■ Sayfa alıntısı
++++

Devlet kurumları arasındaki ilişkinin durumu, Kuveyt yolculuğu sırasında Cumhurbaşkanı Gül’e soruluyor:
“Kurumlararası çatışma mı var?”
Tabii ki, “gelişmeler hoş değil, çatışma ihtimali var” diyecek değil Cumhurbaşkanı.
Çünkü Anayasa’nın 104. maddesinde sayılan Cumhurbaşkanının görev ve yetkileri arasındaki en önemli görev hükmü, “Devlet organlarının düzenli ve uyumlu çalışmasını gözetir” diyor.
O nedenle de bu kritik soruyu yanıtlarken şunları söylüyor Cumhurbaşkanı Gül:
“Kurumlar arası işbirliği olduğu için en çok kendi aralarında konuşuyorlar. Ama çok alt seviyede yetki temsil edilirken askeri savcı ile sivil savcı ya da savcı ile bir başka kurum arasında problem olabilir. Adalet, İçişleri, Genelkurmay, istihbarat arasında çok işbirliği var. Yapılacak çok iş olunca da ortada, o zaman kurumlar arası yetki sorunu oluyor. Bu kurumlar arasında çözülmeli ama dışarı yansıyor. Çatışma yok...”

++++

■ Kayıtlı bilgiler
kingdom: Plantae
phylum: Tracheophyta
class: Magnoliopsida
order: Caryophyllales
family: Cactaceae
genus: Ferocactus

++++

■ Görev tanımı
Sayfa alıntısına göre kurumlar arası çatışma olup olmadığı Cumhurbaşkanı Gül'e hangi yolculuk sırasında soruluyor?

■ Görevin yanıtı
Kuveyt yolculuğu sırasında soruluyor.